Illustration by Abro In the latest — perhaps the last — instalment of the Shopaholic series, Shopaholic to the Rescue, Becky Brandon takes a road-trip across the American West in search of her father, who has suddenly gone off on a mysterious mission involving a friend from the past. On the one hand, Becky’s mum is convinced that there must be another woman in her husband’s life; on the other, Becky’s best friend Suze is hysterical because not only has her husband Tarkie disappeared along with Becky’s dad, but so has Bryce, an unscrupulous character who may be manipulating Tarkie. So what can Becky do but marshal a trailer full of people to track down these missing persons?

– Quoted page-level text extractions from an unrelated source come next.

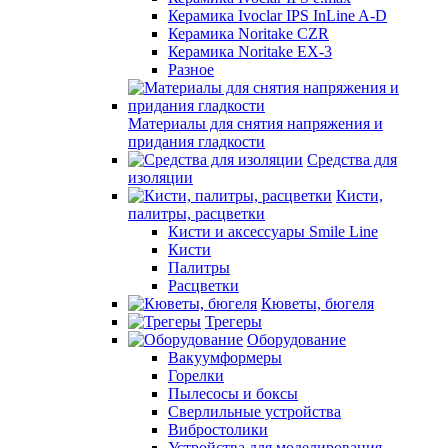
Керамика Ivoclar IPS InLine A-D
Керамика Noritake CZR
Керамика Noritake EX-3
Разное
Материалы для снятия напряжения и
придания гладкости
Средства для
изоляции
Кисти,
палитры, расцветки
Кисти и аксессуары Smile Line
Кисти
Палитры
Расцветки
Кюветы, бюгеля
Трегеры
Оборудование
Вакуумформеры
Горелки
Пылесосы и боксы
Сверлильные устройства
Вибростолики
Устройства для моделирования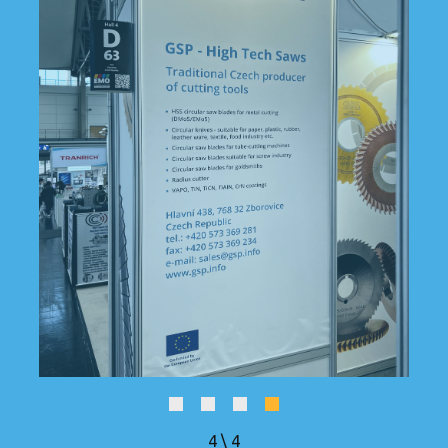
4
\
4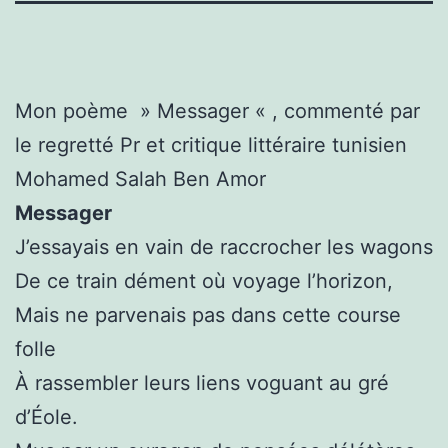
Mon poème » Messager « , commenté par
le regretté Pr et critique littéraire tunisien
Mohamed Salah Ben Amor
Messager
J’essayais en vain de raccrocher les wagons
De ce train dément où voyage l’horizon,
Mais ne parvenais pas dans cette course
folle
À rassembler leurs liens voguant au gré
d’Éole.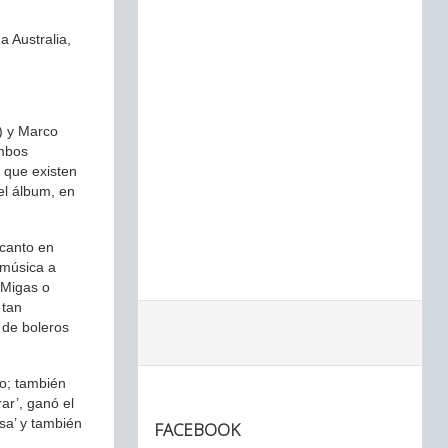
a Australia,
) y Marco
Ambos
s que existen
el álbum, en
 canto en
 música a
 Migas o
 tan
 de boleros
go; también
ar’, ganó el
sa’ y también
FACEBOOK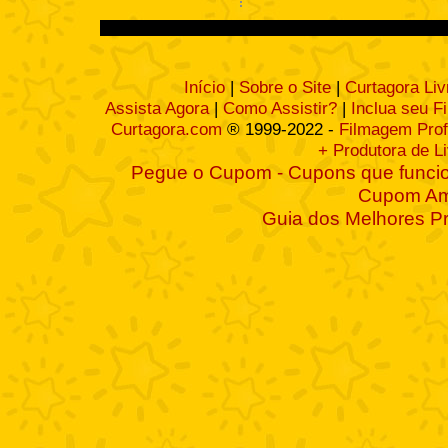
Início
|
Sobre o Site
|
Curtagora Liv
Assista Agora
|
Como Assistir?
|
Inclua seu F
Curtagora.com
® 1999-2022 -
Filmagem Prof
+ Produtora de L
Pegue o Cupom - Cupons que funcio
Cupom A
Guia dos Melhores P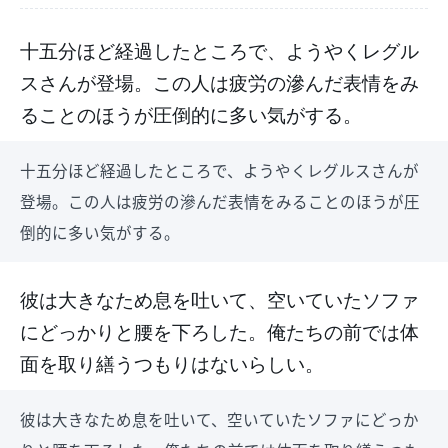
十五分ほど経過したところで、ようやくレグル
スさんが登場。この人は疲労の滲んだ表情をみ
ることのほうが圧倒的に多い気がする。
十五分ほど経過したところで、ようやくレグルスさんが
登場。この人は疲労の滲んだ表情をみることのほうが圧
倒的に多い気がする。
彼は大きなため息を吐いて、空いていたソファ
にどっかりと腰を下ろした。俺たちの前では体
面を取り繕うつもりはないらしい。
彼は大きなため息を吐いて、空いていたソファにどっか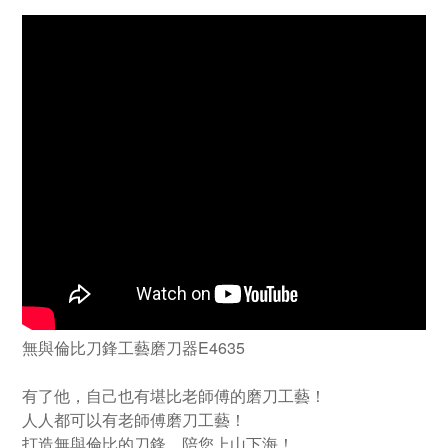
無與倫比刀鋒工藝磨刀器E4635
有了他，自己也有堪比老師傅的磨刀工藝！
人人都可以有老師傅磨刀工藝！
打造無與倫比的刀鋒，陪您上山下海！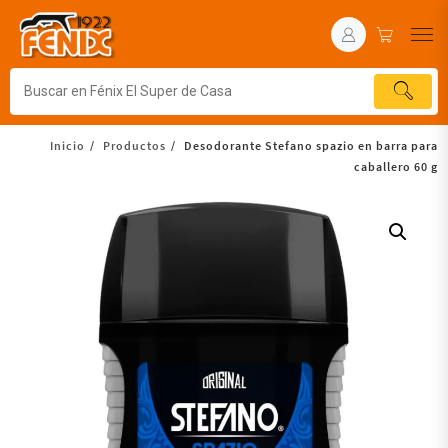
Inicio
Productos
Desodorante Stefano spazio en barra para
caballero 60 g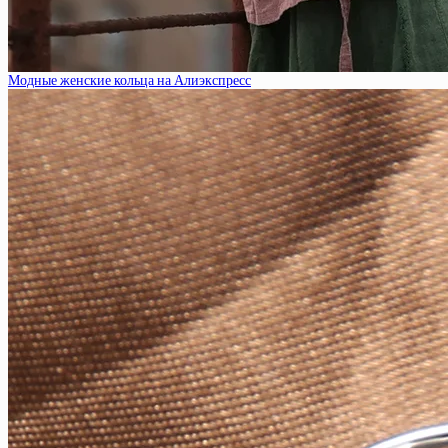
Модные женские кольца на Алиэкспресс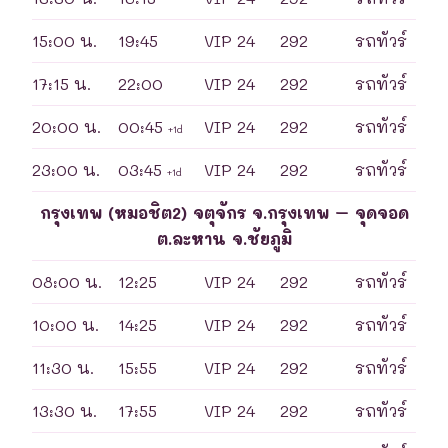
15:00 น.
19:45
VIP 24
292
รถทัวร์
17:15 น.
22:00
VIP 24
292
รถทัวร์
20:00 น.
00:45
VIP 24
292
รถทัวร์
+1d
23:00 น.
03:45
VIP 24
292
รถทัวร์
+1d
กรุงเทพ (หมอชิต2) จตุจักร จ.กรุงเทพ – จุดจอด
ต.ละหาน จ.ชัยภูมิ
08:00 น.
12:25
VIP 24
292
รถทัวร์
10:00 น.
14:25
VIP 24
292
รถทัวร์
11:30 น.
15:55
VIP 24
292
รถทัวร์
13:30 น.
17:55
VIP 24
292
รถทัวร์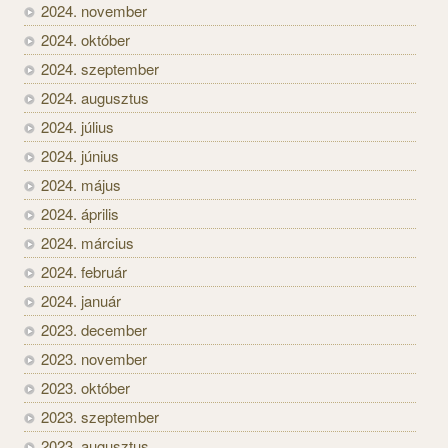
2024. november
2024. október
2024. szeptember
2024. augusztus
2024. július
2024. június
2024. május
2024. április
2024. március
2024. február
2024. január
2023. december
2023. november
2023. október
2023. szeptember
2023. augusztus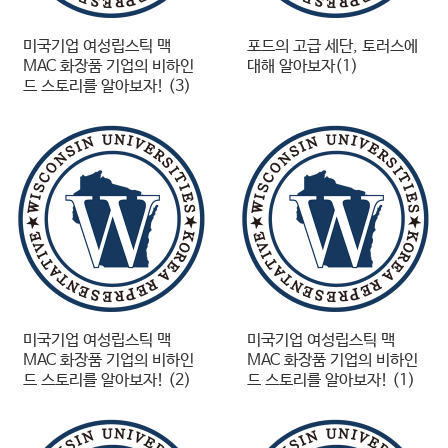
미국기업 여성립스틱 맥
포드의 고급 세단, 토러스에
MAC 화장품 기업의 비하인
대해 알아보자(1)
드 스토리를 알아보자! (3)
미국기업 여성립스틱 맥
미국기업 여성립스틱 맥
MAC 화장품 기업의 비하인
MAC 화장품 기업의 비하인
드 스토리를 알아보자! (2)
드 스토리를 알아보자! (1)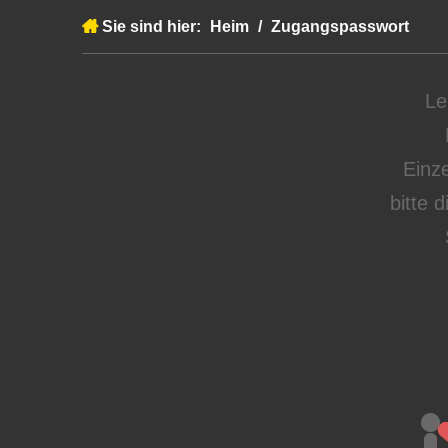
Sie sind hier:
Heim
/
Zugangspasswort
Le
Einze
bitte 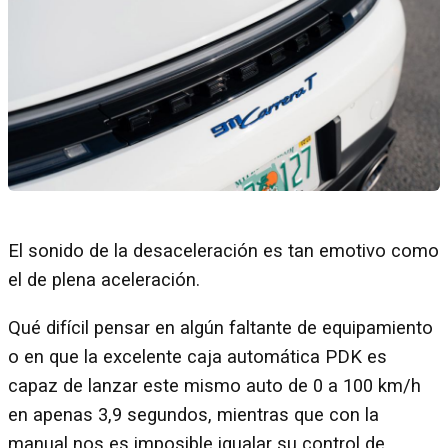
El sonido de la desaceleración es tan emotivo como
el de plena aceleración.
Qué difícil pensar en algún faltante de equipamiento
o en que la excelente caja automática PDK es
capaz de lanzar este mismo auto de 0 a 100 km/h
en apenas 3,9 segundos, mientras que con la
manual nos es imposible igualar su control de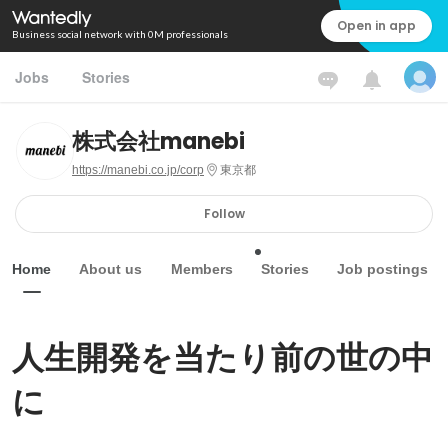
Open in app
Business social network with 0M professionals
Jobs
Stories
株式会社manebi
https://manebi.co.jp/corp
東京都
Follow
Home
About us
Members
Stories
Job postings
人生開発を当たり前の世の中
に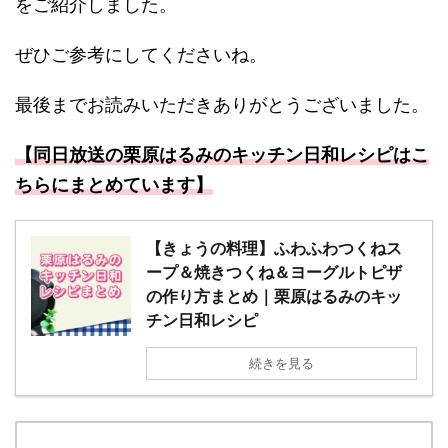
をご紹介しました。
ぜひご参考にしてくださいね。
最後までお読みいただきありがとうございました。
【同日放送の栗原はるみのキッチン日和
レシピ
はこ
ちらにまとめています】
【きょうの料理】ふわふわつくねス
ープ＆焼きつくね＆ヨーグルトピザ
の作り方まとめ｜栗原はるみのキッ
チン日和レシピ
続きを見る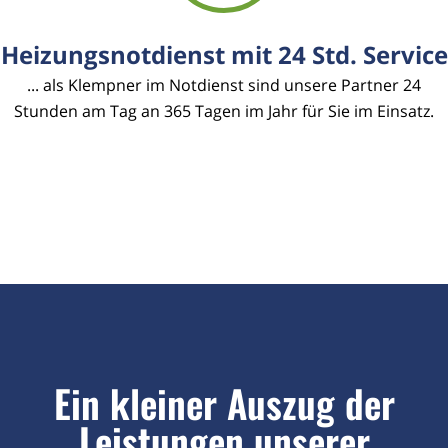
Heizungsnotdienst mit 24 Std. Service
... als Klempner im Notdienst sind unsere Partner 24
Stunden am Tag an 365 Tagen im Jahr für Sie im Einsatz.
Ein kleiner Auszug der
Leistungen unserer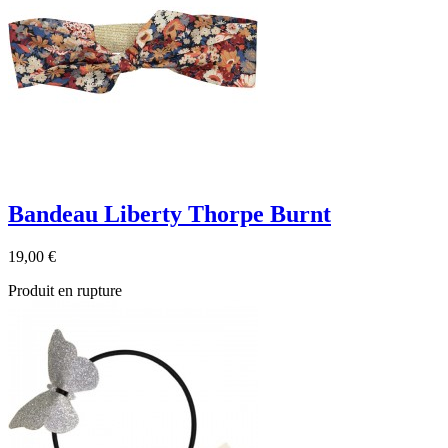
Bandeau Liberty Thorpe Burnt
19,00 €
Produit en rupture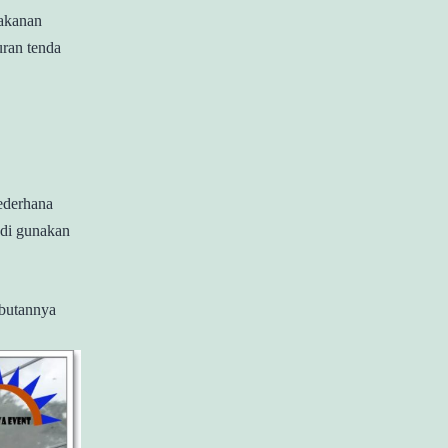
makanan
uran tenda
ederhana
 di gunakan
ebutannya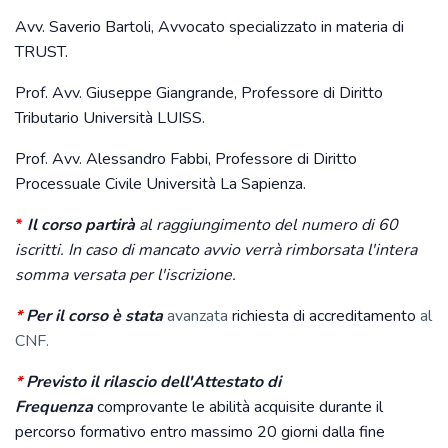
Avv. Saverio Bartoli, Avvocato specializzato in materia di
TRUST.
Prof. Avv. Giuseppe Giangrande, Professore di Diritto
Tributario Università LUISS.
Prof. Avv. Alessandro Fabbi, Professore di Diritto
Processuale Civile Università La Sapienza.
*
Il corso partirà
al raggiungimento del numero di 60
iscritti. In caso di mancato avvio verrà rimborsata l'intera
somma versata per l'iscrizione.
*
Per il corso è stata
avanzata
richiesta di accreditamento
al
CNF.
*
Previsto il rilascio dell'Attestato di
Frequenza
comprovante le abilità acquisite durante il
percorso formativo entro massimo 20 giorni dalla fine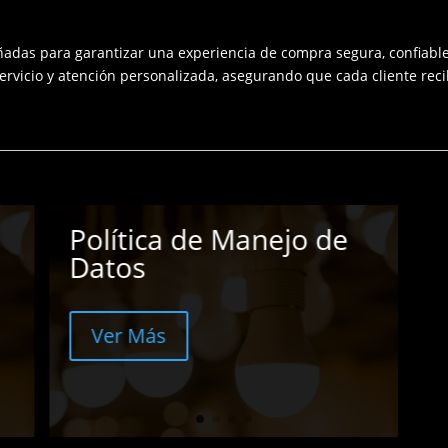
eñadas para garantizar una experiencia de compra segura, confiable
servicio y atención personalizada, asegurando que cada cliente rec
Política de
P
Felicitaciones,
y
Peticiones, Quejas y
Reclamos
Ver Más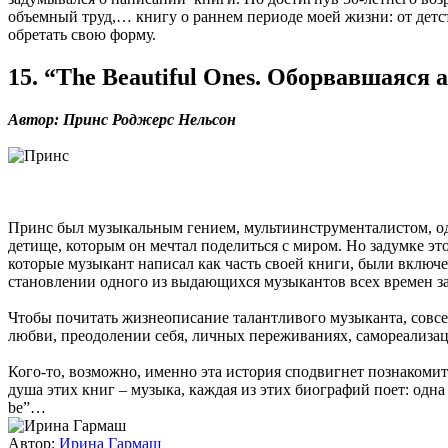
объемный труд,… книгу о раннем периоде моей жизни: от детств
обретать свою форму.
15. “The Beautiful Ones. Оборвавшаяся
Автор: Принс Роджерс Нельсон
Принс был музыкальным гением, мультиинструменталистом, одн
детище, которым он мечтал поделиться с миром. Но задумке эт
которые музыкант написал как часть своей книги, были включе
становлении одного из выдающихся музыкантов всех времен за
Чтобы почитать жизнеописание талантливого музыканта, совсем
любви, преодолении себя, личных переживаниях, самореализа
Кого-то, возможно, именно эта история сподвигнет познакоми
душа этих книг – музыка, каждая из этих биографий поет: одна вы
be”…
Автор:
Ирина Гармаш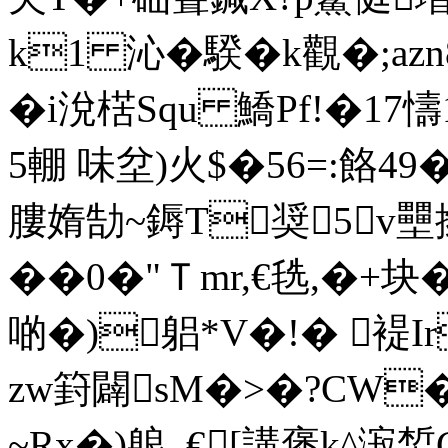
k1 沁�騤�k觀�;a
�i涗楛Squ 鱎Pf!�17懤
5輣 味坌)火$�56=:餎49
膢媠勂~鎒T奨5v壨撳j
��0�"Ｔmr,€毨,�+
啲�)躳*V�!� 褆I
zw篈闢sM�>�?CW
~Rx�)躴_€[講褒k^漃蜤C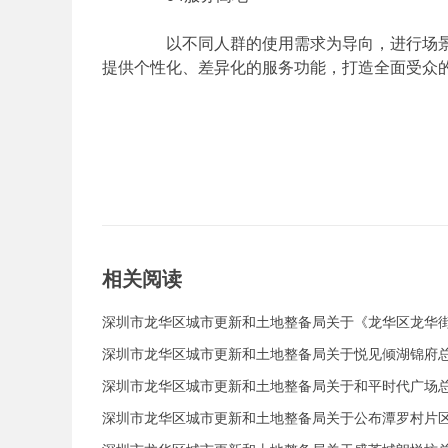
以不同人群的使用需求为导向，进行场景
提供个性化、差异化的服务功能，打造全面受众
相关阅读
深圳市龙华区城市更新和土地整备局关于《龙华区龙华
划》的公告
深圳市龙华区城市更新和土地整备局关于悦见倾湖锦府
深圳市龙华区城市更新和土地整备局关于和平时代广场
深圳市龙华区城市更新和土地整备局关于公布潭罗村片区城
0584）《建设工程规划许可证》及总平面图的通告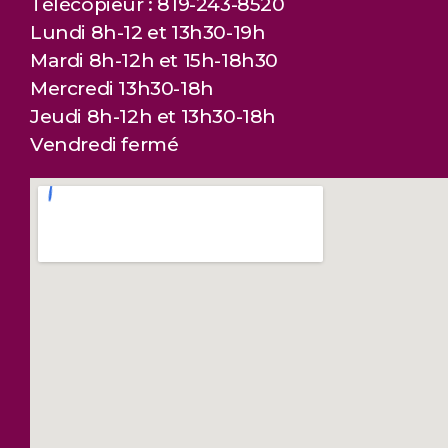
Télécopieur : 819-243-8520
Lundi 8h-12 et 13h30-19h
Mardi 8h-12h et 15h-18h30
Mercredi 13h30-18h
Jeudi 8h-12h et 13h30-18h
Vendredi fermé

The would-be rescuers include her husband Luke, her daughter Minnie, her mum, her mum’s best friend Janice, her best friend Suze, and her arch-nemesis Alicia.
The ‘searching for my bolted dad’ part of the book is a bit of a MacGuffin: one can’t see the compulsion to drop everything and track down Walter Bloomwood, after he has left a note explaining that he will be back in a few days anyway. Shopaholic to the Rescue is not based on the most robust premise: What does Becky’s Dad need rescuing from? Why isn’t he talking to her mum? Why did he choose to stir up such a panic over telling a convenient and plausible lie? Irrelevant questions, all of them, since nobody ever picked up a Sophie Kinsella book for its punch-in-the-gut realism, and this rather implausible set-up does its job of providing ample space for the hijinks that follow. Hyperbolic scenarios, theatrical dialogue and amusing escapades abound and those who have been loyal Shopaholic fans will happily settle down to the familiar tenor of the narrative. In a particularly amusing scene Becky, disguised as a world-renowned French potter, tells an artist, “Form is dead,” followed by the internal remark, “Perfect. If form’s dead, I don’t have to talk about it.”
The latest in the Shopaholic series has its redeeming points, but lacks the punch of the previous novels
Even when she’s not at her sharpest, Kinsella’s comic timing doesn’t falter, and she’s on point with laugh-out-loud passages such as these:
“[Janice’s] money ‘safety’ belt is protruding like a pregnancy bump at the front of her top. She and mum are wearing identical models, and if you ask me, they look exactly like an advert to a mugger: Stacks of Cash Here.”
As usual, Becky’s internal monologues are hilarious:
“I hadn’t even thought about shaving years off my age. Anyway, surely the most sensible thing is to pretend to be older than you are? And then everyone says, ‘Wow, you look amazing for 93!’ when you’re only 70 … ”
But even die-hard fans will admit that either Kinsella is unable to recreate the ebullience of her earlier books, or our own familiarity with the conventions she employs has robbed her novels of the freshness so essential to the success of this type of storytelling. What, at one point, was alchemy is now just a formula.